___ Records for this exercise ___
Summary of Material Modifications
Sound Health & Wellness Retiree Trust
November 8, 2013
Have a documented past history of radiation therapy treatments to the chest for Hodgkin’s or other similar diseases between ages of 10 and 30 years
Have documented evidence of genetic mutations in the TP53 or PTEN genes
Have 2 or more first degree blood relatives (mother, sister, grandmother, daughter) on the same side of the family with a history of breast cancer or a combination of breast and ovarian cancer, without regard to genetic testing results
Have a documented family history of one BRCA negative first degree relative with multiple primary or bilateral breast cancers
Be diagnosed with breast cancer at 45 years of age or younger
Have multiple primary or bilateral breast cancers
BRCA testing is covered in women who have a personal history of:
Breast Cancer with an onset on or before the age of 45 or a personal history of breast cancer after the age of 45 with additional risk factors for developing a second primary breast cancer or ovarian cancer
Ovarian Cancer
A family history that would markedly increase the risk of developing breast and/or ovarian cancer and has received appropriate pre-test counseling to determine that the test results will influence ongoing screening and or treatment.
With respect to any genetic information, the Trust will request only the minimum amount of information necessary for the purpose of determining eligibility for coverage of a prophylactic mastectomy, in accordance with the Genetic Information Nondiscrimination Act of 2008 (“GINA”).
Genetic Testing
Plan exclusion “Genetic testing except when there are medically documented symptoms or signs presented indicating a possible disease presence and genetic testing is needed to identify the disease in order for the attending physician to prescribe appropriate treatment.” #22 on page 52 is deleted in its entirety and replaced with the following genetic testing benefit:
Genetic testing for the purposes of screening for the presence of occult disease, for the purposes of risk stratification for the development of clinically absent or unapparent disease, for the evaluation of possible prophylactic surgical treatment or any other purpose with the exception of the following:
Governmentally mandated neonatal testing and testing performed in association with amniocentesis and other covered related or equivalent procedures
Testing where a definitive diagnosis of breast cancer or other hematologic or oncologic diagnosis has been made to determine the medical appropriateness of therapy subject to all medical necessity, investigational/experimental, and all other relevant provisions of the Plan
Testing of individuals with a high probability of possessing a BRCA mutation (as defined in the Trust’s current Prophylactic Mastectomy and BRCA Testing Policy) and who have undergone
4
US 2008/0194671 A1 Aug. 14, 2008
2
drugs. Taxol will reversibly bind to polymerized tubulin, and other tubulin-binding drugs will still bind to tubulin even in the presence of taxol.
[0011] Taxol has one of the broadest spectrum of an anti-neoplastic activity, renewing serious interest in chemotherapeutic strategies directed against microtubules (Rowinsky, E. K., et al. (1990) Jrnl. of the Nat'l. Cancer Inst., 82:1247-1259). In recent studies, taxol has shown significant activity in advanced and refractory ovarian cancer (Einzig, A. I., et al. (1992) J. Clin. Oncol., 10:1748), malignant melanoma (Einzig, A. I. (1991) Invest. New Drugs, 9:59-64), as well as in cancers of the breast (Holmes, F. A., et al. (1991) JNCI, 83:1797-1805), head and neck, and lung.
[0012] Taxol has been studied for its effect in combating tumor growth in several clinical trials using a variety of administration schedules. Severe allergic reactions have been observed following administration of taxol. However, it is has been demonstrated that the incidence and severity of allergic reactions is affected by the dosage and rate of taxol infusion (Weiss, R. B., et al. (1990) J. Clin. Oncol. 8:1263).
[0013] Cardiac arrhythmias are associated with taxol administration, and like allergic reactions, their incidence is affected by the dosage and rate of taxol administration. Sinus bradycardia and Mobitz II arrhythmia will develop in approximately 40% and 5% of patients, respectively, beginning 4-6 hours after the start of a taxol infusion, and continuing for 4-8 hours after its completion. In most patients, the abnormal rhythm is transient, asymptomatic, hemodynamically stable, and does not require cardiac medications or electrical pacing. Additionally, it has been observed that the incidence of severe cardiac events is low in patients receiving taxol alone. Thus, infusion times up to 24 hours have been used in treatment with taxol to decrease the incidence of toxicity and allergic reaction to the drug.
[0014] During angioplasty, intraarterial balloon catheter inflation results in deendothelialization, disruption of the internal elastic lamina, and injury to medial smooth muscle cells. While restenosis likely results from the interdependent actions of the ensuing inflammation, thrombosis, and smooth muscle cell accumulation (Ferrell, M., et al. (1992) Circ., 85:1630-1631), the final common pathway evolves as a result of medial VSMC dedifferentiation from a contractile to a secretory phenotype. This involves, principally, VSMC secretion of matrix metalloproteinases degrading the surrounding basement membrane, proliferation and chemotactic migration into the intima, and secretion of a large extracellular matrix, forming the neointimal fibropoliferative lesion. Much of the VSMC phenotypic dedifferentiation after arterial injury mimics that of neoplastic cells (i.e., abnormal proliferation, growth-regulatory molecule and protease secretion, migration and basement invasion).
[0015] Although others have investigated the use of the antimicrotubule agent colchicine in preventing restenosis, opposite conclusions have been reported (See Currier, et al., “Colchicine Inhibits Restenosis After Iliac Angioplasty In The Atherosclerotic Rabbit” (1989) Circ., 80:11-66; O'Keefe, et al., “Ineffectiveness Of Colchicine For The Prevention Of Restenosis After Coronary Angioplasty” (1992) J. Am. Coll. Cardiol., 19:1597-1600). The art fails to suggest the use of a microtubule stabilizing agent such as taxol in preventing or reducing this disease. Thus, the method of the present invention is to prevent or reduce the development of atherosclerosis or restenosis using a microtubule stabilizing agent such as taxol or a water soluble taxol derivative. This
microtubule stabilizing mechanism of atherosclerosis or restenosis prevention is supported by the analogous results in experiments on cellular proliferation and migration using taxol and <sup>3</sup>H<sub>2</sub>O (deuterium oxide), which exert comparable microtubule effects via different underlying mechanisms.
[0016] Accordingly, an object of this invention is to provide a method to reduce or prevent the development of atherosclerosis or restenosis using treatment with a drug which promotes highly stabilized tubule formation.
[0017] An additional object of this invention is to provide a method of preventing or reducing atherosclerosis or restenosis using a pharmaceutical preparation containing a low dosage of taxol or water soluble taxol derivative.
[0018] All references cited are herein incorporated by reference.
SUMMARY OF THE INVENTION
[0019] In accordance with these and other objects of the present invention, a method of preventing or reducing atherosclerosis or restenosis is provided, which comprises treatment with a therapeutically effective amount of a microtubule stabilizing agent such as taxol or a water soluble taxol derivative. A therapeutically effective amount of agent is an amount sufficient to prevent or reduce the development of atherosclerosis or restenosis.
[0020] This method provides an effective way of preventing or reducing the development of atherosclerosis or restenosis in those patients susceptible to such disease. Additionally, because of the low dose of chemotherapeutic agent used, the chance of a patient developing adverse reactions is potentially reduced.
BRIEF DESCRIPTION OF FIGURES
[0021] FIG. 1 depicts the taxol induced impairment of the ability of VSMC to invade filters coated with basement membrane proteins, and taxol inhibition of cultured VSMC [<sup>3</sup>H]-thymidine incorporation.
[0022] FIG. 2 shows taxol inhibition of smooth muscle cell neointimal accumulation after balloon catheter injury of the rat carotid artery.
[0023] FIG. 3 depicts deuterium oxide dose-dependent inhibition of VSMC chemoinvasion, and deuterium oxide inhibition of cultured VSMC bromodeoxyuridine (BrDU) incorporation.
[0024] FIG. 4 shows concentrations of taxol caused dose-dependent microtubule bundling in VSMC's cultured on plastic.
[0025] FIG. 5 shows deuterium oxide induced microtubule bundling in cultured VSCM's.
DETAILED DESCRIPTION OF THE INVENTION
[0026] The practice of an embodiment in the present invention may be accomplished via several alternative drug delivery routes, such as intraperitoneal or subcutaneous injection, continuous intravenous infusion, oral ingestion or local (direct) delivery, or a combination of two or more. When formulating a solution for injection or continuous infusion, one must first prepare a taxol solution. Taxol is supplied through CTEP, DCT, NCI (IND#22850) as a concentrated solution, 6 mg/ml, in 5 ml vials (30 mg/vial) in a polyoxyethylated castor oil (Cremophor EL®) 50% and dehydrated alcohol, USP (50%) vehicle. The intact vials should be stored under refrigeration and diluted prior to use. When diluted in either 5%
___
# Exercise prompt
Out of the preceding entries, pull every line containing the string "will".

# Finished task
A family history that would markedly increase the risk of developing breast and/or ovarian cancer and has received appropriate pre-test counseling to determine that the test results will influence ongoing screening and or treatment.
With respect to any genetic information, the Trust will request only the minimum amount of information necessary for the purpose of determining eligibility for coverage of a prophylactic mastectomy, in accordance with the Genetic Information Nondiscrimination Act of 2008 (“GINA”).
drugs. Taxol will reversibly bind to polymerized tubulin, and other tubulin-binding drugs will still bind to tubulin even in the presence of taxol.
[0013] Cardiac arrhythmias are associated with taxol administration, and like allergic reactions, their incidence is affected by the dosage and rate of taxol administration. Sinus bradycardia and Mobitz II arrhythmia will develop in approximately 40% and 5% of patients, respectively, beginning 4-6 hours after the start of a taxol infusion, and continuing for 4-8 hours after its completion. In most patients, the abnormal rhythm is transient, asymptomatic, hemodynamically stable, and does not require cardiac medications or electrical pacing. Additionally, it has been observed that the incidence of severe cardiac events is low in patients receiving taxol alone. Thus, infusion times up to 24 hours have been used in treatment with taxol to decrease the incidence of toxicity and allergic reaction to the drug.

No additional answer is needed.